ECLIPSE is a randomized trial with 2,005 patients. So why did we randomize so many patients? Because we wanted to look at clinical outcomes when patients were treated with one strategy, which is orbital atherectomy, versus another, conventional balloon angioplasty. I'll mention, though, that in the space of randomized trials, there are very minimal trials with advanced calcium modification therapies that are randomized. There's some trials with rota. There's virtually nothing in a large scale with IVL. And this was a trial of orbital atherectomy. Basically, patients had to have the wire across the lesion, and then they were randomized to one versus the other.
Importantly, though, investigators needed to feel comfortable that patients could be treated with both approaches. So if you had extensive calcification, balloon uncrossable, the typical atherectomy case, those are not cases that were necessarily represented in the trial to a large extent. But nonetheless, we randomized those patients and looked at both OCT endpoints as well as clinical endpoints.
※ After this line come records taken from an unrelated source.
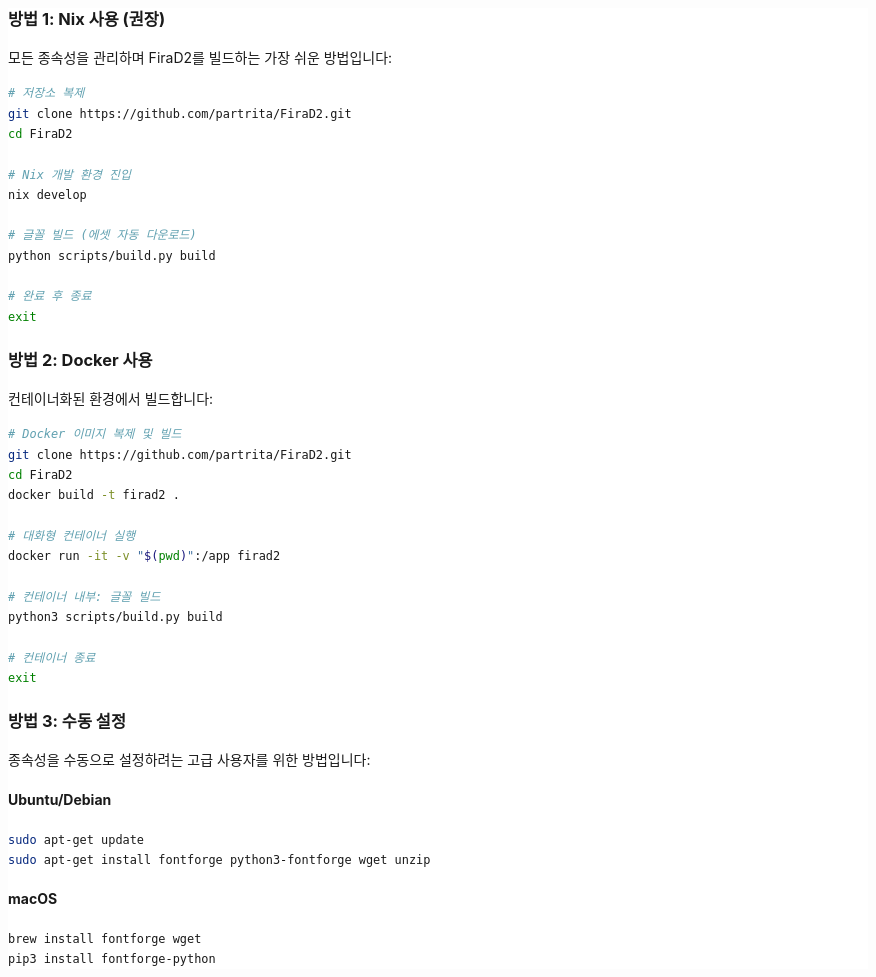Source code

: ### 방법 1: Nix 사용 (권장)

모든 종속성을 관리하며 FiraD2를 빌드하는 가장 쉬운 방법입니다:

```bash
# 저장소 복제
git clone https://github.com/partrita/FiraD2.git
cd FiraD2

# Nix 개발 환경 진입
nix develop

# 글꼴 빌드 (에셋 자동 다운로드)
python scripts/build.py build

# 완료 후 종료
exit
```

### 방법 2: Docker 사용

컨테이너화된 환경에서 빌드합니다:

```bash
# Docker 이미지 복제 및 빌드
git clone https://github.com/partrita/FiraD2.git
cd FiraD2
docker build -t firad2 .

# 대화형 컨테이너 실행
docker run -it -v "$(pwd)":/app firad2

# 컨테이너 내부: 글꼴 빌드
python3 scripts/build.py build

# 컨테이너 종료
exit
```

### 방법 3: 수동 설정

종속성을 수동으로 설정하려는 고급 사용자를 위한 방법입니다:

#### Ubuntu/Debian
```bash
sudo apt-get update
sudo apt-get install fontforge python3-fontforge wget unzip
```

#### macOS
```bash
brew install fontforge wget
pip3 install fontforge-python
```
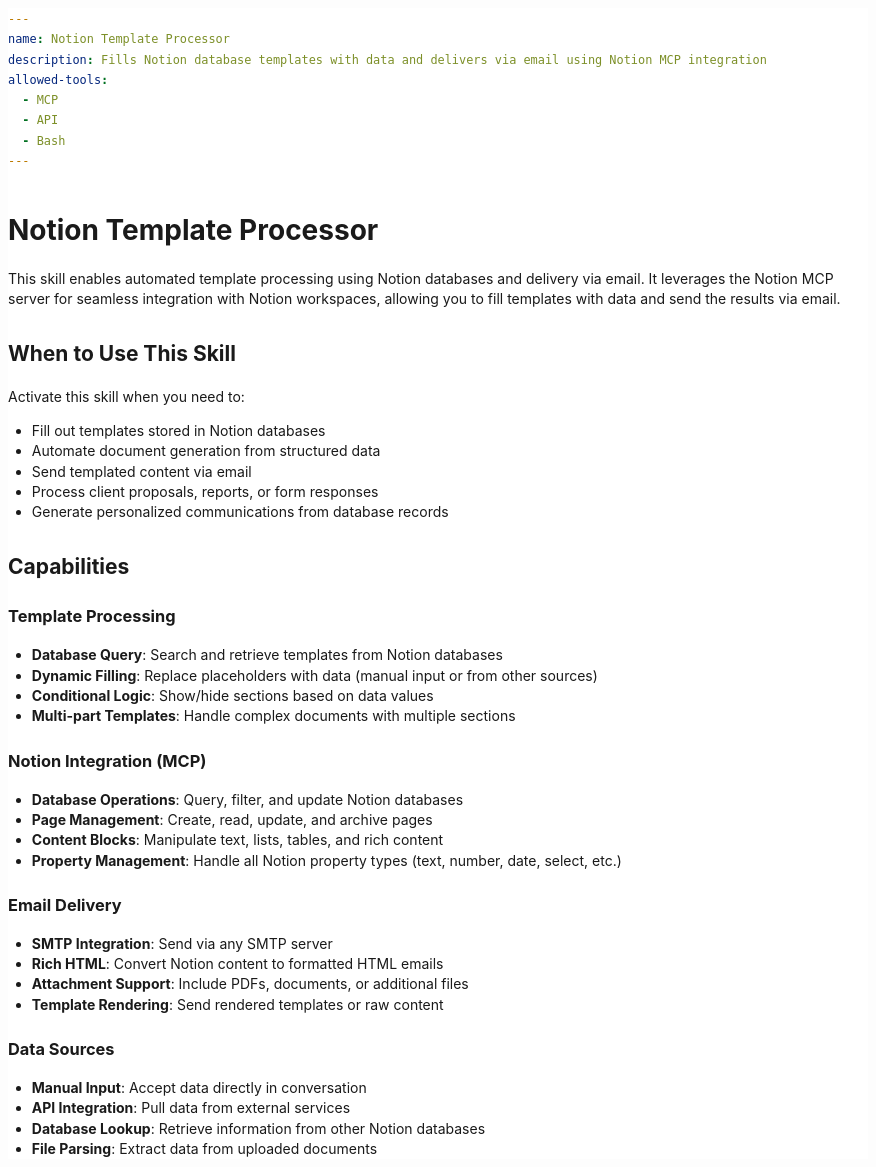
 ```yaml
---
name: Notion Template Processor
description: Fills Notion database templates with data and delivers via email using Notion MCP integration
allowed-tools:
  - MCP
  - API
  - Bash
---
```


# Notion Template Processor

This skill enables automated template processing using Notion databases and delivery via email. It leverages the Notion MCP server for seamless integration with Notion workspaces, allowing you to fill templates with data and send the results via email.

## When to Use This Skill

Activate this skill when you need to:
- Fill out templates stored in Notion databases
- Automate document generation from structured data
- Send templated content via email
- Process client proposals, reports, or form responses
- Generate personalized communications from database records

## Capabilities

### Template Processing
- **Database Query**: Search and retrieve templates from Notion databases
- **Dynamic Filling**: Replace placeholders with data (manual input or from other sources)
- **Conditional Logic**: Show/hide sections based on data values
- **Multi-part Templates**: Handle complex documents with multiple sections

### Notion Integration (MCP)
- **Database Operations**: Query, filter, and update Notion databases
- **Page Management**: Create, read, update, and archive pages
- **Content Blocks**: Manipulate text, lists, tables, and rich content
- **Property Management**: Handle all Notion property types (text, number, date, select, etc.)

### Email Delivery
- **SMTP Integration**: Send via any SMTP server
- **Rich HTML**: Convert Notion content to formatted HTML emails
- **Attachment Support**: Include PDFs, documents, or additional files
- **Template Rendering**: Send rendered templates or raw content

### Data Sources
- **Manual Input**: Accept data directly in conversation
- **API Integration**: Pull data from external services
- **Database Lookup**: Retrieve information from other Notion databases
- **File Parsing**: Extract data from uploaded documents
What were the key findings?
Well, we were surprised to show that, really, when you looked at the OCT images, there was no appreciable difference in minimal stent area at the site of max calcification between the two groups. But the areas were over 7 in both groups — so hard to improve on that outcome. And when we looked at target vessel failure, it was also similar in both groups, orbital atherectomy and conventional balloon angioplasty.
So some might say, well, does that mean that, you know, this doesn't work? No, and in fact, what the big finding for me when I looked at these data was that we looked at the rate of intravascular imaging, and it was 62% in the trial, which is, frankly, I think, for calcified lesions, still short of what it ought to be. But in clinical practice around the world, we don't see imaging used that frequently. But that might have changed things, because when we assess the effect of imaging, it did lower event rates in both groups.
What are the take-home messages for clinical practice?
You know, for me there's a few take-home messages. Number one, be attuned to calcium because it makes your case worse, longer, bad outcomes for patients. Number two, just because you see calcium on the angiogram doesn't mean that you need to use one therapy or another. You really need to image to understand that better. If the imaging catheter doesn't cross, atherectomy is a great tool for that and there's still a role for atherectomy. But if the imaging catheter crosses, despite what you may hear on podiums, and presentations and the like, don't just use a specific technology because of that. Try to look at studies like this and understand that a lot of cases can be done with conventional balloons, scoring balloons, cutting balloons, and other devices.
And I'll also point out that there are randomized trials being done right now comparing some of these devices: cutting balloon to IVL, OPM balloon to IVL. That should really help inform practice because we do need randomized evidence to make these treatment decisions.
What further research is needed in this area?
So those two studies I want to see the results of and you don't need to randomize 2,000 patients. I think the imaging endpoints are pretty reasonable. I think further elucidation of what the best algorithms would be, would be great. Calcium is an area of increasing development. So do we really just believe the pretty pictures that say that in eccentric calcification plaque can be modified, or do we actually study that and show that it's going to make a difference one way or the other?
I think the final thing is from a cost effectiveness standpoint, there is no harm to going in with an NC balloon, seeing if it dilates, seeing if you had fractures, and then going from there rather than pulling out a more expensive device.